Civic-minded founder Benjamin Franklin perpetuated his values in a will that contained an unusual provision. He donated 1,000 pounds (equivalent to $266,000 today) each to Boston and Philadelphia, to be loaned to tradesmen to start their careers. Franklin stipulated that this should continue for 200 years, after which his gift would be liquidated for public works. Meyer, upon discovering this, resolved to follow the money, and he does so from 1791 to 1991. Boston began by loaning its entire bequest the first year. Philadelphia violated Franklin's bequest from the get-go. But in 1827, Boston gave much of Franklin's money to an insurance company and ceased loans to would-be tradesmen. When this was revealed in 1889, an investigation provoked the all-American reaction to contested wills--litigation. Franklin's descendants wanted his money back; they lost. Over the next century, Boston again adhered to Franklin's will, building a trades school, but then veered off course. Throughout this narrative of the checkered conformance to Franklin's intentions, Meyer wryly injects apt adages from Franklin's Poor Richard's Almanack into his own lively prose. A unique and entrancing investigation.
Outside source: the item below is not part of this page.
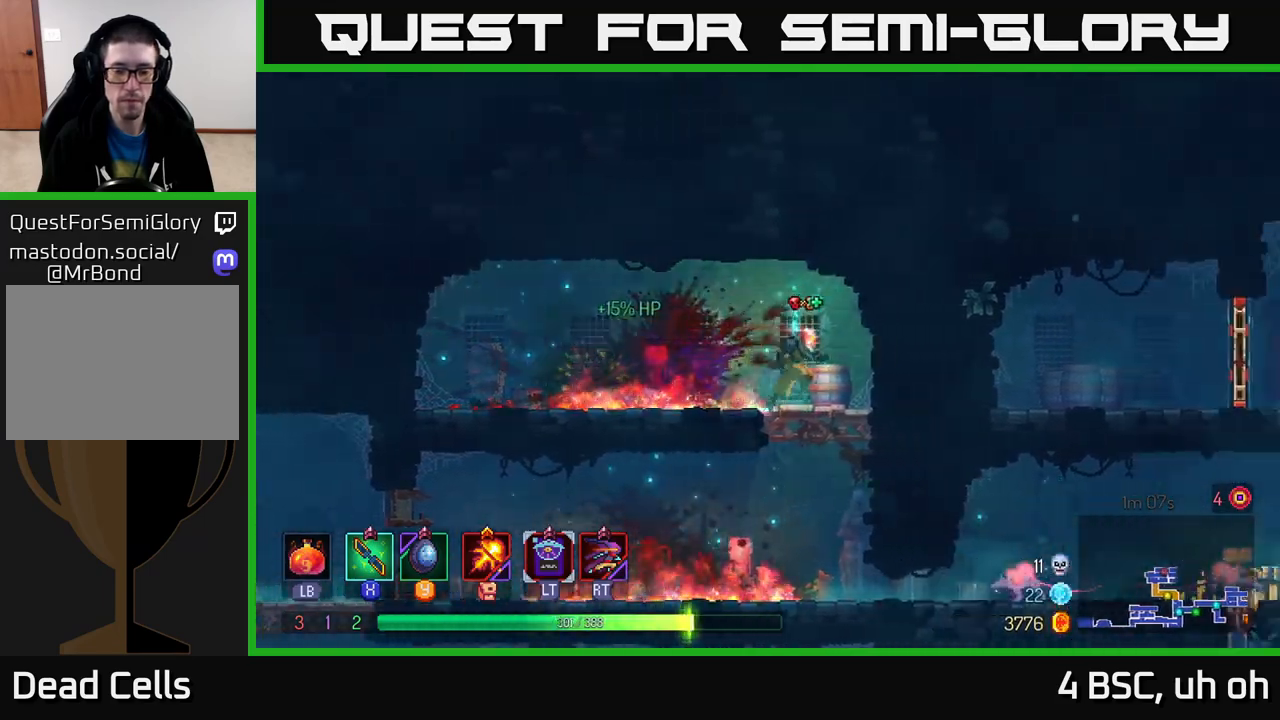
{"buttons": [], "left_stick": "right", "right_stick": "center", "events": [[67, "A", "down"], [67, "left_stick", "down"], [150, "A", "up"], [250, "left_stick", "center"], [467, "left_stick", "right"]]}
From Booklist, Copyright (c) American Library Association. Used with permission.
Review by Publisher's Weekly Review

Historian Meyer (Last Days of Old Beijing) takes an engrossing look at a lesser-known aspect of Benjamin Franklin's legacy. Shortly before his death in 1790, Franklin added a codicil to his will allocating £1,000 (equivalent to $133,000 today) each to Boston and Philadelphia, requiring that the money be used to distribute low-interest loans to young, married tradesmen. Drawing on a plan devised by a French mathematician, Franklin projected that with compound interest and careful management, the funds would grow to more than $17 million each by the bicentennial of his death, at which point they were to be "cashed out and spent on civic improvements." Meyer incorporates intriguing tidbits from Franklin's biography into the history of the funds, which grew at different rates in Boston and Philadelphia. (The entirety of the Boston fund went to the Benjamin Franklin Institute of Technology in 1994; the Philadelphia Foundation continues to manage its Franklin Trust Funds.) In the 20th century, Boston trustees voted to include medical students in the loan scheme, while Pennsylvania activist Walter Lyon lobbied for allocations toward environmental conservation. Meyer praises Franklin's foresight and belief in skilled labor and laments that today, apprenticeship programs lag far behind four-year universities. Enriched by vivid character sketches and lucid explanations of financial and policy matters, this is an entertaining examination of how a wise investment pays off. Agent: Georges Borchardt, Georges Borchardt Inc. (Apr.)

(c) Copyright PWxyz, LLC. All rights reserved
Review by Kirkus Book Review

A portrait of the great revolutionary leader as a working-class populist. Like the other Founding Fathers, writes historian Meyer, Benjamin Franklin was morally compromised: He pledged himself to the cause of liberty, yet he kept slaves throughout his life. That fact has been long known but little publicized. So, too, the subject of this book, namely a fund that Franklin established toward the end of his life that would endow the cities of Philadelphia, where Franklin made his fortune, and Boston, where he studied, with funds that would mature over the centuries, meanwhile providing small loans to working-class people to be repaid with interest over 10-year periods. "Although the term would not be coined for another two centuries," writes Meyer, "Franklin's ethical lending scheme can be seen as a forerunner of microfinance." In addition, thanks to the miracle of compound interest, a portion of the funds--which amounted to a bit under $4,500 in the money of the time but which, properly managed, should have yielded billions today--were also to be distributed to the cities for public works improvements. Franklin made numerous assumptions that didn't hold, among them that the funds would be competently administered by civic-minded volunteers and repaid on time. Neither happened thanks to various financial crises in the days before central banking. In 1828, Meyer writes, "Philadelphia's auditor--making a soft approximation--penciled in a balance of $9,919.50, a calamitous 43 percent slide in only four years." What should have been billions amounted to just a few million two centuries later, and the inequality that Franklin meant to combat by helping workers build businesses and trade education has mounted. Still, as Meyer notes, despite mismanagement and neglect, that there's any money left at all should count as a plus, as well as the fact that Franklin's "example of civic virtue has been carried forward, as he had hoped, for two hundred years." Meyer's book sheds fascinating light on an icon who has been reduced to a symbol. Copyright (c) Kirkus Reviews, used with permission.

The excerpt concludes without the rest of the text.